-- Opening Marker --

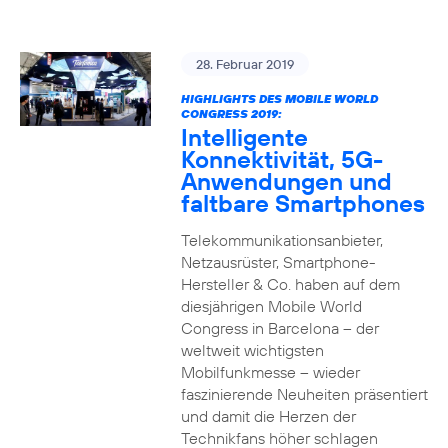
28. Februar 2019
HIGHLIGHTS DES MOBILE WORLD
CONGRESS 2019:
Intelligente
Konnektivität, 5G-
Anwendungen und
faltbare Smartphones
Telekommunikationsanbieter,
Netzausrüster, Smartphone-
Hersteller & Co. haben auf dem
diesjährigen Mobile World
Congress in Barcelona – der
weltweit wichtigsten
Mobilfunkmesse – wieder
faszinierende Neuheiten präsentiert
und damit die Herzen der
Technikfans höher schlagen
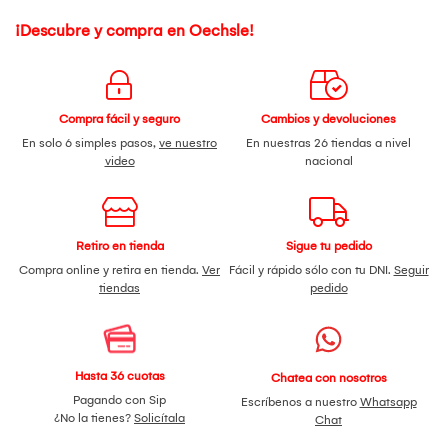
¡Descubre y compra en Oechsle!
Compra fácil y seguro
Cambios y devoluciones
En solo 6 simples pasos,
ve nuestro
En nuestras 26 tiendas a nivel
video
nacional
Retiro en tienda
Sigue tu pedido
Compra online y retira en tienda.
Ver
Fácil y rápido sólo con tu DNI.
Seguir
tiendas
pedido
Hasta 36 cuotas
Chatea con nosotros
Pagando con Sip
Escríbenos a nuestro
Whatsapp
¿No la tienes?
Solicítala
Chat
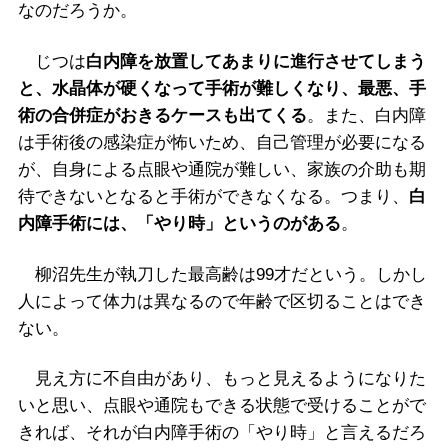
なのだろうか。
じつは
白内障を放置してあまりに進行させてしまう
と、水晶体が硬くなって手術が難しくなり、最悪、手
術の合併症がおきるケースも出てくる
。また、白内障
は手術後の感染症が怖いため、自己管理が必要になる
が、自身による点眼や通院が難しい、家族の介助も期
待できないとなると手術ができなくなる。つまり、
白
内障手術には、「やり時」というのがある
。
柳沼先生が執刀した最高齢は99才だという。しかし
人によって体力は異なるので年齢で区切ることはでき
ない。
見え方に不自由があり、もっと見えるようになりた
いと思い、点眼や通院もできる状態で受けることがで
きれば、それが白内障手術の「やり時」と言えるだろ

-- Closing Marker --
-- Opening Marker --

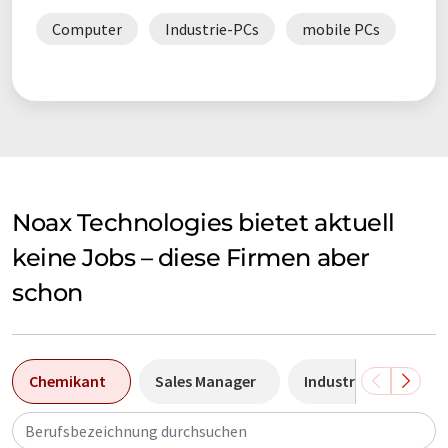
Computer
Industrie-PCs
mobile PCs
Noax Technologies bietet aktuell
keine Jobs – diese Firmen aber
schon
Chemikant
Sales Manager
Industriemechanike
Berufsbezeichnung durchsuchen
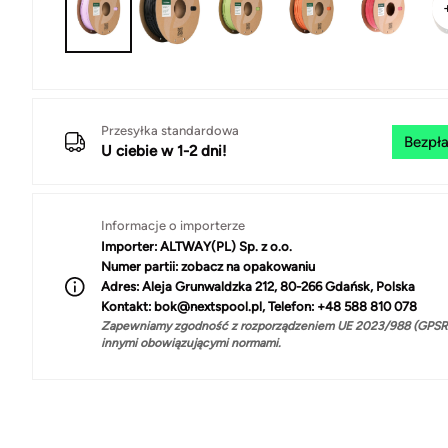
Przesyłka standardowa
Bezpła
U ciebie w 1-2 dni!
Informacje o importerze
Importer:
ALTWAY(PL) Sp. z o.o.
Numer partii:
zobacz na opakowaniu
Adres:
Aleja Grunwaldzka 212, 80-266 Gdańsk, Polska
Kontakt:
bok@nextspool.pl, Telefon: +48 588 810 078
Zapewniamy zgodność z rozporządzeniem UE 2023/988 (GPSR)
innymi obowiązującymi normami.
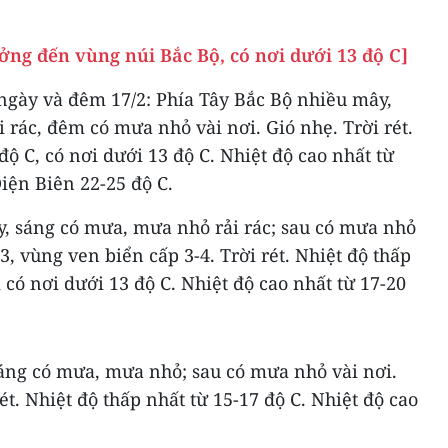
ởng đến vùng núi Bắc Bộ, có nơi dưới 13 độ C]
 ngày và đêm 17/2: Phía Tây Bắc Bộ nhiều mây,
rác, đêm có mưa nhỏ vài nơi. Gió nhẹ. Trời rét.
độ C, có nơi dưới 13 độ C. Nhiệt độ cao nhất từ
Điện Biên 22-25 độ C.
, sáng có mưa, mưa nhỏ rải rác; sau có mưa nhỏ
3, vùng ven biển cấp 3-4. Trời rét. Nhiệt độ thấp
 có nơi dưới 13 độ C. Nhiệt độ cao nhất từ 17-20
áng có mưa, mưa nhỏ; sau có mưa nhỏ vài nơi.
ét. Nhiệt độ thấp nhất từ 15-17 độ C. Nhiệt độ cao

-- Closing Marker --

_YOUR TASK_
Show each line of the rows above that contains the word "nhất". Case counts.

_EXERCISE OUTPUT_
độ C, có nơi dưới 13 độ C. Nhiệt độ cao nhất từ
 có nơi dưới 13 độ C. Nhiệt độ cao nhất từ 17-20
ét. Nhiệt độ thấp nhất từ 15-17 độ C. Nhiệt độ cao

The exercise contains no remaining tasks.